Évènement

soutenance de thèse

Soutenance de thèse de Henri Salha 

"Raisonner avec les machines : La programmation est-elle une forme de connaissance?"

Directeur de thèse : Pierre Wagner

Résumé

Ce travail propose une interprétation nouvelle de l’effectivité qu’a l’informatique à transformer notre monde humain. Cette interprétation se passe des notions habituelles de calcul et d’information et se fonde plutôt sur l’idée que les investigations, par lesquelles nous résolvons nos problèmes (qu’ils soient théoriques ou pratiques), peuvent être récapitulées en des procédures qui expliquent comment éviter l’effort d’une seconde recherche. Lorsque ces procédures sont exprimées par des règles exactes, c’est-à-dire prédéfinies dans un système, et que celles-ci parcourent exhaustivement l’ensemble des conditions possibles du problème, alors elles sont systématiques et peuvent être programmées. Une partie importante de notre travail est consacrée à l’établissement d’une telle épistémologie, qui interroge en particulier l’histoire de la philosophie sur les notions de savoir pratique, investigation, règle, procédure, machine et système, d’Aristote à Dewey.

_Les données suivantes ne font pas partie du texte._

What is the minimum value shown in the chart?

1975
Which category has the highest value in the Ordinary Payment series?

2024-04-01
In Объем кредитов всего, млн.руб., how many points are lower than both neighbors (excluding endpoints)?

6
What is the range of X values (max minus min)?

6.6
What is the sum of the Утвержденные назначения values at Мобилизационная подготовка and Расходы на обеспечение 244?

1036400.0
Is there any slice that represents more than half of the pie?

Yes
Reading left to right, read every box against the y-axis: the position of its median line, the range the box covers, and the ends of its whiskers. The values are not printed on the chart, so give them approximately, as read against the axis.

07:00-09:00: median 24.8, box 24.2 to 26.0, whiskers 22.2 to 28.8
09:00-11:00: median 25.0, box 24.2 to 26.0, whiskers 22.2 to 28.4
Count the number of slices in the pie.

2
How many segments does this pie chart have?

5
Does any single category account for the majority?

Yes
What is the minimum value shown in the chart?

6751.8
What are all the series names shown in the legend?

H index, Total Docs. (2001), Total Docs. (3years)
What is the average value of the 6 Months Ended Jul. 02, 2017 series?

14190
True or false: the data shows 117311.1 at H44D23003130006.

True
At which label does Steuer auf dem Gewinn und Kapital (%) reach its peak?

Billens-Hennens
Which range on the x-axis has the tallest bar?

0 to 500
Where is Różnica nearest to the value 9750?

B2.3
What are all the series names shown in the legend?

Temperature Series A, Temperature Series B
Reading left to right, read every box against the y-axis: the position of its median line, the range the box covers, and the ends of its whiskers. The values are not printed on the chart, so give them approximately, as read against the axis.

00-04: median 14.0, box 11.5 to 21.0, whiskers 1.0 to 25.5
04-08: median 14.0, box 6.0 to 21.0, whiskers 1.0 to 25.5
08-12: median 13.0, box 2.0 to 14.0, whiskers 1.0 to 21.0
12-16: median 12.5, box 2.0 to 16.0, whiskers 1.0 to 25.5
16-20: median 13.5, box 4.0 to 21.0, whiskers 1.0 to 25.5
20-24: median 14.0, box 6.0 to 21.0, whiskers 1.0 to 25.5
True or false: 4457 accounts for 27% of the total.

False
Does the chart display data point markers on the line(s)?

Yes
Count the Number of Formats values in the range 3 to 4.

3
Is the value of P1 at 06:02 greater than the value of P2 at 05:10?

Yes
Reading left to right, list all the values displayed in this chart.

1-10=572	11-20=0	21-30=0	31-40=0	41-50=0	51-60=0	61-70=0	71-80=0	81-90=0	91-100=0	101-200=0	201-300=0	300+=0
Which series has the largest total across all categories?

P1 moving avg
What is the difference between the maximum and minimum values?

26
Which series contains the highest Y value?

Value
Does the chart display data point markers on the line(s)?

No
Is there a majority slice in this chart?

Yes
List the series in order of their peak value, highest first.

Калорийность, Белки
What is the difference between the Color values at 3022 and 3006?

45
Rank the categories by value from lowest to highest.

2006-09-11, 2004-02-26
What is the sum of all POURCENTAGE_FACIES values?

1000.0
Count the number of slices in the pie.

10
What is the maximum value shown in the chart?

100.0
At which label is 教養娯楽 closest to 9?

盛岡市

L’idée de procédure systématique précède l’informatique; elle est caractéristique de l’approche industrielle du travail, qui le décompose analytiquement en tâches élémentaires et le recompose, soit pour la spécialisation, soit pour l’automatisation. Le fait fondamental ici est la séparation complète de la conception du travail et de son exécution, où tout besoin de jugement doit être aboli. La géométrie, qui construit ses figures et en prouve la justesse par des instructions exactes, en donne le modèle, et inspire la figure de l’ingénieur moderne. En particulier, la machine est tout phénomène dynamique dont l’interaction (en général pauvre) avec son environnement semble pouvoir être décrite systématiquement. Elle est donc le lieu idoine d’exécution des procédures de l’ingénieur.

Il est possible de construire une machine universelle (c’est-à-dire capable d’exécuter des procédures quelconques, du moment qu’elles sont décrites dans un système de règles, quel qu’il soit) dans des contrôles de transmission (système d’irrigation, mécanisme d’horlogerie, circuit électrique, etc.).

Programmer, c’est insérer une telle machine dans une situation afin d’y résoudre un problème. La machine rend une règle effective, c’est-à-dire immédiatement valide dans la situation. Lorsque celle-ci est symbolique (une investigation en cours) la machine non seulement accélère la recherche, mais également lui donne accès à de nouvelles opérations, permet de vérifier le raisonnement, d’explorer des espaces gigantesques de règles, etc. Lorsque la situation est l’expérience elle-même, la programmation permet de rendre dynamiques nos systèmes de règles institutionnels et techniques (par exemple le fonctionnement d’une administration ou d’une usine). Ces deux formes d’effectivité – au sein de l’investigation elle-même, et au sein des cadres institutionnels et techniques de nos pratiques – expliquent les bouleversements qu’occasionne l’informatique dans notre monde humain.